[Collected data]
§ §
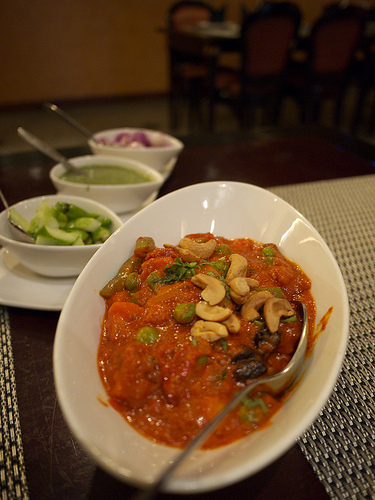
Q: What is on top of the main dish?
A: Cashews.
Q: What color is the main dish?
A: Red.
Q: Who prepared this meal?
A: A Chef.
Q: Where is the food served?
A: A restaurant.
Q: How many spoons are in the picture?
A: 4.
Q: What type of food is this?
A: Thai.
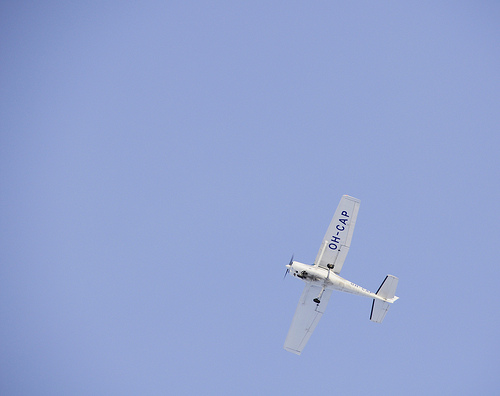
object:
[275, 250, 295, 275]
propellers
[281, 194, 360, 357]
wings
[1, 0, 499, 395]
blue sky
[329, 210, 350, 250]
oh-cap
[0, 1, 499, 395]
air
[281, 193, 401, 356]
plane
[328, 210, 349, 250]
letters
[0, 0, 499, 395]
clouds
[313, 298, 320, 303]
wheel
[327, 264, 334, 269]
wheel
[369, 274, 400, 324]
tail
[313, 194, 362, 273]
wing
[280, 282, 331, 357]
wing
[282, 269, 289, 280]
propeller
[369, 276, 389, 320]
stripe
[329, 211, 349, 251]
writing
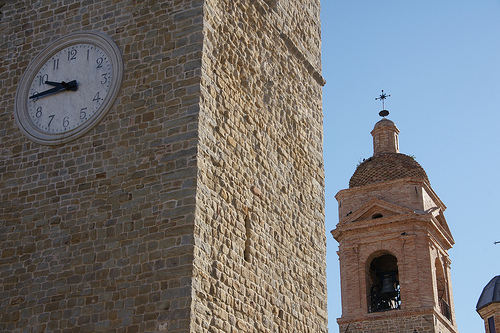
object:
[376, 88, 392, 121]
cross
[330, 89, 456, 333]
bell tower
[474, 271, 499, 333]
building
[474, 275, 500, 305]
roof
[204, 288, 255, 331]
brick wall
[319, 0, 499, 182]
sky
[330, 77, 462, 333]
tower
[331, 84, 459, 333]
building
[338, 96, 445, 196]
top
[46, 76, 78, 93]
hand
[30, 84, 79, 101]
hand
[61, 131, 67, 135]
stone ring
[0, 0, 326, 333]
brick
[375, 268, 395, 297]
bell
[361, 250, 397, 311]
opening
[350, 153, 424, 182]
roof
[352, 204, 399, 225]
triangle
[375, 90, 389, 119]
weather vane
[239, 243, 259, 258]
bricks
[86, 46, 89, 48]
dots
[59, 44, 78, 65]
numbers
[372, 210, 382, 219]
hole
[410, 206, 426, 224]
stones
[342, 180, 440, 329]
wall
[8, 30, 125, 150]
clock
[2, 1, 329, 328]
clock tower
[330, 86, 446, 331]
tower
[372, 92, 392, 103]
lightning rod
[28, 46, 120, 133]
english numerals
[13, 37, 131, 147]
clock face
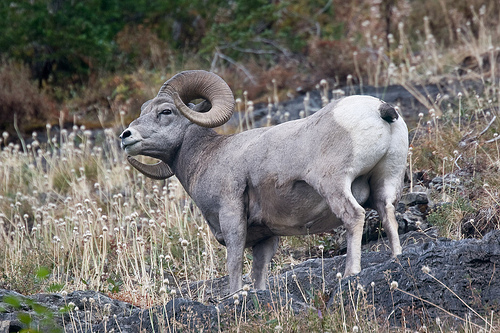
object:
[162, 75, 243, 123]
horn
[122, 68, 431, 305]
ram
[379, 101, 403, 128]
tail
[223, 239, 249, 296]
front leg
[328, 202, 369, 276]
rear leg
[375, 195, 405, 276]
rear leg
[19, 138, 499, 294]
field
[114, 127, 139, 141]
nose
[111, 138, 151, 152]
mouth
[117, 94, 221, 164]
head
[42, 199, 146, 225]
buds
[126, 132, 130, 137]
nostril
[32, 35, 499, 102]
grass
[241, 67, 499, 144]
terrain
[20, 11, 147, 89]
bush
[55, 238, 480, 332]
weed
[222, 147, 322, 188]
coat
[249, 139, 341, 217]
body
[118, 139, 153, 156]
muzzle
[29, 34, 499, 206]
hillside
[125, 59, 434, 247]
sheep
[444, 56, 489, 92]
rock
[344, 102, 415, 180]
rump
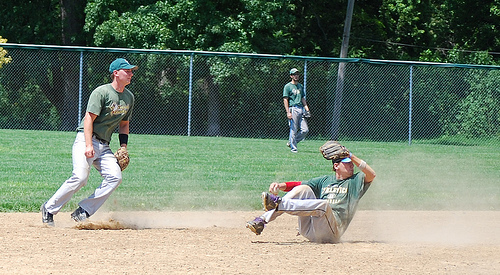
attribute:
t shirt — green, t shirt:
§ §
## YOUR TASK:
Return every line of the listing above word for word, leaving out the pictures.

## SOLUTION TO THIS PROBLEM:
Q: What is on top of the main dish?
A: Cashews.
Q: What color is the main dish?
A: Red.
Q: Who prepared this meal?
A: A Chef.
Q: Where is the food served?
A: A restaurant.
Q: How many spoons are in the picture?
A: 4.
Q: What type of food is this?
A: Thai.
object:
[275, 250, 295, 275]
propellers
[281, 194, 360, 357]
wings
[1, 0, 499, 395]
blue sky
[329, 210, 350, 250]
oh-cap
[0, 1, 499, 395]
air
[281, 193, 401, 356]
plane
[328, 210, 349, 250]
letters
[0, 0, 499, 395]
clouds
[313, 298, 320, 303]
wheel
[327, 264, 334, 269]
wheel
[369, 274, 400, 324]
tail
[313, 194, 362, 273]
wing
[280, 282, 331, 357]
wing
[282, 269, 289, 280]
propeller
[369, 276, 389, 320]
stripe
[329, 211, 349, 251]
writing
object:
[376, 88, 392, 121]
cross
[330, 89, 456, 333]
bell tower
[474, 271, 499, 333]
building
[474, 275, 500, 305]
roof
[204, 288, 255, 331]
brick wall
[319, 0, 499, 182]
sky
[330, 77, 462, 333]
tower
[331, 84, 459, 333]
building
[338, 96, 445, 196]
top
[46, 76, 78, 93]
hand
[30, 84, 79, 101]
hand
[61, 131, 67, 135]
stone ring
[0, 0, 326, 333]
brick
[375, 268, 395, 297]
bell
[361, 250, 397, 311]
opening
[350, 153, 424, 182]
roof
[352, 204, 399, 225]
triangle
[375, 90, 389, 119]
weather vane
[239, 243, 259, 258]
bricks
[86, 46, 89, 48]
dots
[59, 44, 78, 65]
numbers
[372, 210, 382, 219]
hole
[410, 206, 426, 224]
stones
[342, 180, 440, 329]
wall
[8, 30, 125, 150]
clock
[2, 1, 329, 328]
clock tower
[330, 86, 446, 331]
tower
[372, 92, 392, 103]
lightning rod
[28, 46, 120, 133]
english numerals
[13, 37, 131, 147]
clock face
object:
[162, 75, 243, 123]
horn
[122, 68, 431, 305]
ram
[379, 101, 403, 128]
tail
[223, 239, 249, 296]
front leg
[328, 202, 369, 276]
rear leg
[375, 195, 405, 276]
rear leg
[19, 138, 499, 294]
field
[114, 127, 139, 141]
nose
[111, 138, 151, 152]
mouth
[117, 94, 221, 164]
head
[42, 199, 146, 225]
buds
[126, 132, 130, 137]
nostril
[32, 35, 499, 102]
grass
[241, 67, 499, 144]
terrain
[20, 11, 147, 89]
bush
[55, 238, 480, 332]
weed
[222, 147, 322, 188]
coat
[249, 139, 341, 217]
body
[118, 139, 153, 156]
muzzle
[29, 34, 499, 206]
hillside
[125, 59, 434, 247]
sheep
[444, 56, 489, 92]
rock
[344, 102, 415, 180]
rump
attribute:
t shirt — green, t shirt:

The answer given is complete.